• Source passage
========

8:30 AM-9:30 AM
Room: Texas Ballroom B
Chair: Richard Sincovec, University of Texas, San Antonio
Effective management of reservoirs, aquifers, bays and estuaries demands rapid, reliable forecasts of behavior. Length scales of practical and economic interest range from tens of meters to kilometers. A large disparity in time scales also exists, from nearly instantaneous chemical reactions to daily tidal movements to water infiltration into waste repositories for millennia. Moreover different physical processes occur simultaneously in different parts of the domain.(e.g. single phase flow within an aquifer, multiphase flow in the vadose zone above the aquifer, and shallow water transport in a river or wetland in contact with the porous media.)
A synethetic computational environment which allows for multiple physical models, multiple discretizations and solvers, and flexibility in coupling of different physical models can greatly increase the productivity of the scientist and engineer as a tool for understanding complex physics and for making critical decisions.

========

• Recorded data
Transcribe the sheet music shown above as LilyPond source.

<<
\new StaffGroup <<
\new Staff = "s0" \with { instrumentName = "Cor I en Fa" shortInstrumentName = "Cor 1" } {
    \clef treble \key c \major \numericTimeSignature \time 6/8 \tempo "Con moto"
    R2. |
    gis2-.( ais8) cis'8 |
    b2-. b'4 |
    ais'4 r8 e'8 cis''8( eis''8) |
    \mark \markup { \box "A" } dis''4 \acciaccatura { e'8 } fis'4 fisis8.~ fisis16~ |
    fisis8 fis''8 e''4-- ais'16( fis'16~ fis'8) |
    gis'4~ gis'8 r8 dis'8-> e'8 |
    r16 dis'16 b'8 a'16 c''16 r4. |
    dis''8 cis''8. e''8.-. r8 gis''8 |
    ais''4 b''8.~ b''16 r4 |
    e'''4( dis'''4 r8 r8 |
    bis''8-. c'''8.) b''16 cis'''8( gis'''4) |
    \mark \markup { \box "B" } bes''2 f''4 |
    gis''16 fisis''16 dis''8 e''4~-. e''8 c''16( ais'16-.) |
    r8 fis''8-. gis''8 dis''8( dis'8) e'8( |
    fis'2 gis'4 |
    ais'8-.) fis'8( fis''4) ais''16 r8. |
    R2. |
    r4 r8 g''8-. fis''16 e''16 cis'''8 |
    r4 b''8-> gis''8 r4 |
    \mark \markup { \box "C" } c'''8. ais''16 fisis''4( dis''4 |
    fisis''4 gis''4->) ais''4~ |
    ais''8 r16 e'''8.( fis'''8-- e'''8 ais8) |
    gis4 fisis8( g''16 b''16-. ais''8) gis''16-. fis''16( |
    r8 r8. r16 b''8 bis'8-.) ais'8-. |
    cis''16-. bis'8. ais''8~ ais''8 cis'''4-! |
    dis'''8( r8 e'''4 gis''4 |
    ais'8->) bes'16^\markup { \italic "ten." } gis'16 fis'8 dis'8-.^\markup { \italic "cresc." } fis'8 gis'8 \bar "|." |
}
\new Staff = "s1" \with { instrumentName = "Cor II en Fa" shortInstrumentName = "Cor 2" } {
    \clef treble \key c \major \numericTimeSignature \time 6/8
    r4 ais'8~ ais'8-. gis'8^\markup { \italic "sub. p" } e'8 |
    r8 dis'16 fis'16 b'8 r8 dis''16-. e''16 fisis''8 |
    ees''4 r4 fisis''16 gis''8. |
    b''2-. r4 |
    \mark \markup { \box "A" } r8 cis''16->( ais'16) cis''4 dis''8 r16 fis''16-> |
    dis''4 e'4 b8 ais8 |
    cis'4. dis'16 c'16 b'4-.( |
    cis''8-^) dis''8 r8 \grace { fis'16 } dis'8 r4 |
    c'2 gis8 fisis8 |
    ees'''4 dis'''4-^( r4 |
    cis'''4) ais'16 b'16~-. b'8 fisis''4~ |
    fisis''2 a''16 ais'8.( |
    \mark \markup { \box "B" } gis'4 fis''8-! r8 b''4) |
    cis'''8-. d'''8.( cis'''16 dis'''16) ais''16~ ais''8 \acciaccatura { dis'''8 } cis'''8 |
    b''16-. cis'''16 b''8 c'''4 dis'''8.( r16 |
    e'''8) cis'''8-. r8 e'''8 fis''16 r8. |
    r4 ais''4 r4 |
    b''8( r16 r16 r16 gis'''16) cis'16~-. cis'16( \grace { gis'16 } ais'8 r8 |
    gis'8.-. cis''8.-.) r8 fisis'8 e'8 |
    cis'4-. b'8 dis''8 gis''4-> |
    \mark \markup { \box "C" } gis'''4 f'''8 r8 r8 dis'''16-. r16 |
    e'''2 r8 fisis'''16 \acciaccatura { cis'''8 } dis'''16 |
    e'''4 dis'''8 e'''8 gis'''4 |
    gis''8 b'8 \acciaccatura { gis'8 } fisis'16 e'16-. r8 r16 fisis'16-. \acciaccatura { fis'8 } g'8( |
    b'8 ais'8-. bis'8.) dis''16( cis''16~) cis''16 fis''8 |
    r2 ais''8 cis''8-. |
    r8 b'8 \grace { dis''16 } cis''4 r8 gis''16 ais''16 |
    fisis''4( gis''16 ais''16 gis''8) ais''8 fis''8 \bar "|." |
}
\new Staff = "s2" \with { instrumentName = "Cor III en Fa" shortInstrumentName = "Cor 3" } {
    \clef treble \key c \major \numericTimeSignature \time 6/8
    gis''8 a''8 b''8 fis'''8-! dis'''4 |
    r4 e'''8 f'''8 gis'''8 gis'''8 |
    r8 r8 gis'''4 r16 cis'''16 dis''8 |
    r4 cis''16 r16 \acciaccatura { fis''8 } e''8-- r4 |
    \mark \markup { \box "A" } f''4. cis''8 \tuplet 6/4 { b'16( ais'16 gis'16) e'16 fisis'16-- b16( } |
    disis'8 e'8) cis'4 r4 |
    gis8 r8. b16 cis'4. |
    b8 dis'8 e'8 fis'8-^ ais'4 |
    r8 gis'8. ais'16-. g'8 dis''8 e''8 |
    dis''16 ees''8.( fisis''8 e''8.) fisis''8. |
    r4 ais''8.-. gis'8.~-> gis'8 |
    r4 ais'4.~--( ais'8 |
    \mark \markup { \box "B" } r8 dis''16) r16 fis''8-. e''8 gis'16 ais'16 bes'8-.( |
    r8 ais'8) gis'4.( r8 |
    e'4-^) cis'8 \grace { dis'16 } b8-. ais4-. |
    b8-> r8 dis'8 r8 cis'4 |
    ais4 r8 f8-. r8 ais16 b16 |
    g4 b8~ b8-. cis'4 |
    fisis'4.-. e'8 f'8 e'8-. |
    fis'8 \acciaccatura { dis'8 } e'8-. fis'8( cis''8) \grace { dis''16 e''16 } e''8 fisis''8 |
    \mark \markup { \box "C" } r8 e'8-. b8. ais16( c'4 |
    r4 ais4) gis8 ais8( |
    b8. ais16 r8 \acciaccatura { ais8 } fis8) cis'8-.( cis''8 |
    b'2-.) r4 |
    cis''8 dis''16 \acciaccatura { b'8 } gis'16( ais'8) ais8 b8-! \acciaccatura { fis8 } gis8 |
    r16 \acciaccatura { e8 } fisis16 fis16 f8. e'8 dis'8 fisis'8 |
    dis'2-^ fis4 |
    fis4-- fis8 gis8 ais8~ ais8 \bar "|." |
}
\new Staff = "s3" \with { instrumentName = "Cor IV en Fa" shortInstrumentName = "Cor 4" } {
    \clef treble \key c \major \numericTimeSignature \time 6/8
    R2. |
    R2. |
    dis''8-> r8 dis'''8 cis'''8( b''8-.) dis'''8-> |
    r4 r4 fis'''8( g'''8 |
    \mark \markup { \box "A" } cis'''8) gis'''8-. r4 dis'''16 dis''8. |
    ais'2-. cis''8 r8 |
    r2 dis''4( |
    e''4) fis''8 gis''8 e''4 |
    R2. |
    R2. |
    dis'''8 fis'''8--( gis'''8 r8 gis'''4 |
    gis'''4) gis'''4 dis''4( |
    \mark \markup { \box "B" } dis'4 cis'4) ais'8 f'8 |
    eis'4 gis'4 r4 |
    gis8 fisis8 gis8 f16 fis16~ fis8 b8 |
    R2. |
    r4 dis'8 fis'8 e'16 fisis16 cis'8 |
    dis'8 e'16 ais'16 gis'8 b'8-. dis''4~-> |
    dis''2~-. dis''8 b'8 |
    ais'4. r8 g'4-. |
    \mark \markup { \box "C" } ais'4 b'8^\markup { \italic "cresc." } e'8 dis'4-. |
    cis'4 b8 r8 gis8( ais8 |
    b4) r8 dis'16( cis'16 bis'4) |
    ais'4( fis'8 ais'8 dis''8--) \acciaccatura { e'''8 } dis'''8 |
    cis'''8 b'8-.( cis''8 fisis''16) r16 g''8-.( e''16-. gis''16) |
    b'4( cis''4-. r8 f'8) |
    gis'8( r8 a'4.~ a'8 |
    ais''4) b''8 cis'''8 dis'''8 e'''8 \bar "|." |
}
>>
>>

========

• Tasks to perform
A - Collect every line of the entries that contains the string "italic".
B - Please write the next part of the passage on computational modeling of reservoirs and aquifers, starting after its final sentence.

• Answers for this exercise
A -
    ais'8->) bes'16^\markup { \italic "ten." } gis'16 fis'8 dis'8-.^\markup { \italic "cresc." } fis'8 gis'8 \bar "|." |
    r4 ais'8~ ais'8-. gis'8^\markup { \italic "sub. p" } e'8 |
    \mark \markup { \box "C" } ais'4 b'8^\markup { \italic "cresc." } e'8 dis'4-. |

B -
In this presentation we discuss two different synthetic environments. The first involves a framework for the integration of petroleum reservoir production. One of the major obstacles here is the tight coupling of the chemistry, physics, and geology in the nonlinear systems. The second environment we consider involves water quality modeling in bays and estaries. Here the chemistry does not affect the flow, but flow data output from the hydrodynamics part of the simulator can be quite large and frequently needs to be projected in a locally conservative fashion onto another grid before use in the reactive transport portion of the code or module. Computational results for both of these frameworks are presented.
This plenary talk will be presented in a joint session of the Geosciences and the Parallel Processing conferences.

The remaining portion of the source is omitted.